Как бы между строк возникает образ общества, где все, что есть самого хищного, паразитического, порочного, стремится пожрать истинных хозяев жизни.
Могут сказать, что Марсель Эме — писатель, отнюдь не склонный потрясать основы буржуазного порядка, и что он вряд ли хотел бы видеть рабочих, крестьян в роли хозяев. Действительно, автор этих новелл вообще не противопоставляет буржуазной морали какие-либо иные, более высокие социальные или нравственные идеалы.
Так что же все-таки заставляет Марселя Эме создавать сатирические образы, которые объективно, независимо от воли автора, содержат заряд антибуржуазной морали? На этот вопрос можно ответить словами древнеримского поэта Горация, сказавшего, что бывают такие нравы, наблюдая которые «трудно не писать сатиру». Гораций не был революционером, но он не мог быть и сторонником морали рабовладельцев. Марсель Эме отнюдь не революционер, но такое преступление собственнического строя, как война, вызывает в нем прямой протест. Марселя Эме, видимо, особенно тревожит стремление воинствующих политиков Франции увековечить войну, пренебрегая весьма поучительным опытом войн, дважды чуть не сгубивших страну.

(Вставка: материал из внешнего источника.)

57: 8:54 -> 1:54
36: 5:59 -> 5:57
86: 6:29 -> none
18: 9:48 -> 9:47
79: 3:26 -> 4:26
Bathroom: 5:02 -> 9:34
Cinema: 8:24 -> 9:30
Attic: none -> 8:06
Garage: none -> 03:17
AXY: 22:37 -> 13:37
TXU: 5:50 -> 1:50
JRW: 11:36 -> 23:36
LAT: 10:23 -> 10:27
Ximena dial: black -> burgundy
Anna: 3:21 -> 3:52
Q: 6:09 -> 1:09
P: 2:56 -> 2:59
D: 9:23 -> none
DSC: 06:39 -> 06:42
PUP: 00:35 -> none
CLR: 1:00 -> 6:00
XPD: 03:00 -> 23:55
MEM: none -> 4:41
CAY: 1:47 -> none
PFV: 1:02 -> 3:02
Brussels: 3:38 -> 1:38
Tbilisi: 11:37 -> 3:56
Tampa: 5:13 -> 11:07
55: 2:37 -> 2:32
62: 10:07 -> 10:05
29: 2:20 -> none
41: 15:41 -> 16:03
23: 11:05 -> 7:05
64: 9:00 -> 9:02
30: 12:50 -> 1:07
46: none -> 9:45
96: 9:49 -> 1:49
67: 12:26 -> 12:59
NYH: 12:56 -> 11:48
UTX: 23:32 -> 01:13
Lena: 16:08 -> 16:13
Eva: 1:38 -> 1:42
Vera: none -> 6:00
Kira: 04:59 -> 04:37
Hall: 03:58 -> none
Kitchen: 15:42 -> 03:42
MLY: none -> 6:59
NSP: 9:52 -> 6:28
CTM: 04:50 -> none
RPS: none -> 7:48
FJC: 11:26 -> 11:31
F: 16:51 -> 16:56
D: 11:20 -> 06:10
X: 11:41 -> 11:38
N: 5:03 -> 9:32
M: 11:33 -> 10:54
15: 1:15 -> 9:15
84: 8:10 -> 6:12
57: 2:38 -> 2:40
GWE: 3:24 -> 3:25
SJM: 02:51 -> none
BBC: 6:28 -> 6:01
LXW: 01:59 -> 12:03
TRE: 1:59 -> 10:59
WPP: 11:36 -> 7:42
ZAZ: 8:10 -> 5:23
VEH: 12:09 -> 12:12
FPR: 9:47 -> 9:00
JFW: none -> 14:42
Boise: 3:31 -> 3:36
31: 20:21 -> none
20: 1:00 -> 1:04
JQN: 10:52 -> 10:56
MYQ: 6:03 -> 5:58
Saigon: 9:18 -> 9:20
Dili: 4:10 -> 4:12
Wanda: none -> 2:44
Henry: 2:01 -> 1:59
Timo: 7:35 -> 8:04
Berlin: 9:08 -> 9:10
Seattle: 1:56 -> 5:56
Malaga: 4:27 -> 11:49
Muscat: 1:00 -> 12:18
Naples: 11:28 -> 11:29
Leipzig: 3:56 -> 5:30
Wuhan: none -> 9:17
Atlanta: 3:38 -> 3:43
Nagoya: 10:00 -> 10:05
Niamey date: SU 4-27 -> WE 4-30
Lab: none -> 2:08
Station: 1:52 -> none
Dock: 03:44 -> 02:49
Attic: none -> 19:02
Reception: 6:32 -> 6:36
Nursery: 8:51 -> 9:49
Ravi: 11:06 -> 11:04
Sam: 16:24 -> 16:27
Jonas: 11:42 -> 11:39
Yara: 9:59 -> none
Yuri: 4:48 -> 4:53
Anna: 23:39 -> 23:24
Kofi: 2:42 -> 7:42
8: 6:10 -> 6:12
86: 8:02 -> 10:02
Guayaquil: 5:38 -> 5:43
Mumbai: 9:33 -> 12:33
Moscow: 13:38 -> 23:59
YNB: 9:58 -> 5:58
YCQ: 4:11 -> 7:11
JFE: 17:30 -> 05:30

В чем замысел неких правителей Франции, раскрываемый в новелле «Декрет»? Они пытаются найти способ скрыть от народа бедствия затянувшейся и бессмысленной войны. Однако, перенесясь вперед на семнадцать лет, люди не могут забыть то, что ими было пережито. Марсель Эме вводит мотив «машины времени», что позволяет его герою свободно переноситься из настоящего в прошлое и будущее и таким образом жить как бы в трех временных измерениях. Автор словно бы играет изображением одновременного существования разных эпох. Но это не игра ради игры. История героя, ощущающего себя жителем оккупированной Франции и в то же время Франции послевоенной, приобретает более чем актуальное звучание. В наши дни, когда французам вновь приходится терпеть на своей земле солдат вермахта, не может не производить впечатления история француза, уже видевшего освобождение родины и вдруг обнаруживающего на официальном здании в Париже нацистский флаг.
К очень старым и славным традициям французской сатиры восходят новеллы антирелигиозные, даже атеистические по своему духу. В одном случае Марсель Эме строит рассказ как притчу — он так и называется «Польдевская легенда», — о старой деве, ханже, попадающей на небо не в награду за свои добродетели, а только благодаря протекции племянника, непутевого и глупого гусара. В другом рассказе — о судебном исполнителе — перед нами анекдот о том, как сам господь бог помог хапуге и мироеду списать со счета наиболее мерзкие грехи. Предсмертный возглас судебного исполнителя: «Долой домовладельцев!» воспринимается, как самый фантастический, самый парадоксальный эпизод в этом рассказе. Сатира Эме проникает в святая святых церковной морали: церковь требует не добрых поступков, не душевной чистоты, не строгости нравов и т. п., а только игры по определенным правилам, выгодным для сильных мира сего. Смотрите как христолюбивая церковь одобряет бессмысленную бойню и впускает в свой рай целые полки под ликование ангелов!
Новеллистическое творчество Эме перекликается с творчеством многих его предшественников в этом литературном жанре, мастеров романтического и реалистического рассказа или короткой повести. Марсель Эме своеобразно применяет многие их приемы, в первую очередь смещение различных планов: реального и фантастического, бытового и гротескного, благодаря чему картина жизни, как бы сходя с рельс повседневности, открывает нам то, что обычно оставалось незамеченным, примелькалось, перестало волновать. При этом различные проявления лицемерия, лжи, неизбежные при несправедливом социальном строе, становятся очевидными, выдают себя, как будто под оптическим прибором, многократно увеличивающим предмет.
Для манеры Эме характерна забота о логике, об убедительности своих фантастических построений. Это достигается с помощью очень тонкого подбора вещественных, ясных деталей, которые возникают по ходу действия и убеждают в реальности ситуации, весьма неожиданной на первый взгляд.
Наиболее убедителен вымысел Марселя Эме там, где он по самой своей сути соответствует жизненной правде. Так, при всем неправдоподобии происшествия с женами налогоплательщиков замысел автора ясен, аргументирован самой жизнью. В мире, где вещи господствуют над людьми, где человек превращен в вещь, подобное происшествие воспринимается как нечто закономерное. Эме подкрепляет свой замысел яркой, зримой деталью: дамы приносят с собой все свои драгоценности! Ювелирные изделия составляют часть капитала мужей, как и сами жены. Вспоминается гоголевский чиновник, который был уже не чиновник, а фагот.